Home > Uncategorized > B.C. forest fires, climate change, and the Kinder Morgan pipeline

B.C. forest fires, climate change, and the Kinder Morgan pipeline

There are now more than 500 forest fires currently burning out of control in BC. Apparently almost the entire province is now blanketed in smoke as well as parts of Alberta and Washington State. What is happening there is unprecedented but people are calling it the new normal with climate change. Is it the new normal or will the normal just keep getting worse? For years, this is what scientists have been telling us would happen if we didn’t do something to reduce carbon emissions. And that future has no arrived as we’re seeing around the world with extreme flooding in India, fires in California and Sweden, extreme heat in Japan and parts of Europe, and so on.

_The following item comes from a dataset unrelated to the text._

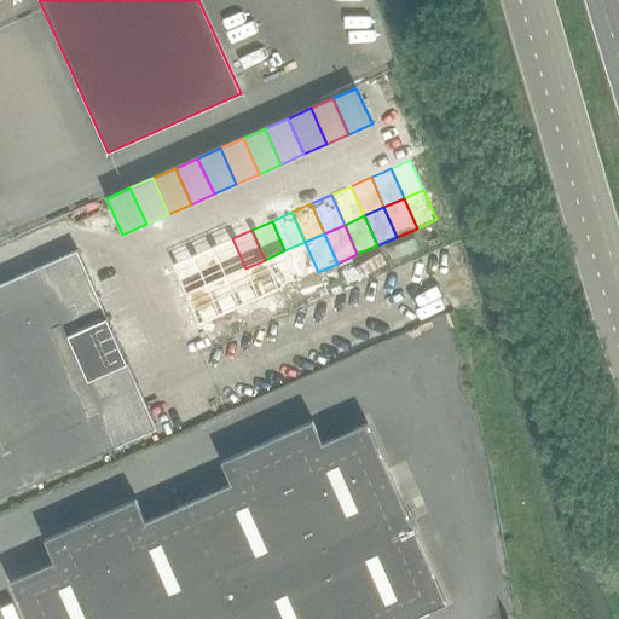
[(232,238),(213,247),(225,277),(246,268),(232,238)]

The fires in BC are harmful to everyone, particularly the elderly, children and those with respiratory issues, but no one really knows what the long-term health implications will be for residents of BC, some of whom are already complaining of difficulty breathing and excessive coughing.

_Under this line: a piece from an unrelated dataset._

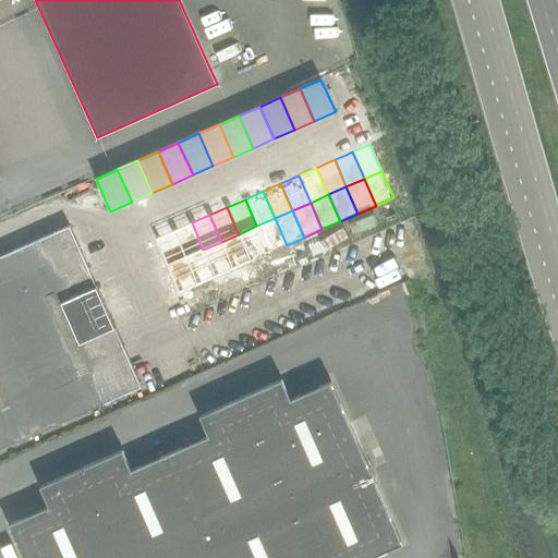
[(275,218),(256,226),(268,253),(287,245),(275,218)]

This all got me thinking about the irony of the ongoing battle over the controversial KM pipeline. Yes, one pipeline will not make much difference in the struggle to reduce emissions but it is striking that a project designed to increase the production and export of oil sands bitumen is going right through the heart of a province that is right now suffering the extreme effects of climate change. Isn’t this taking Canada in precisely the wrong direction and sending the world precisely the wrong message about Canada’s intentions on reducing our emissions? The government’s paradoxical position seems to me like lighting up a cigarette in a room already full of smoke, while trying to tell others in the room they can’t light up. You might say, well, my cigarette isn’t making much difference here, but it certainly isn’t helping the problem and, worse, it strikes of blatant hypocrisy. Doesn’t everyone have an obligation to do their part?

Alberta premier Rachel Notley likes to say that the pipeline is needed for all the oil sands workers who need the jobs. But what about all those people in BC, especially young children, whose health may be impacted by the forest fires, which we know are a result of climate change or are at least being exacerbated by climate change. How long can we continue to justify this kind of business as usual thinking about pretending that nothing really needs to change? This is not the right approach if we are going to have any chance of solving the climate change problem.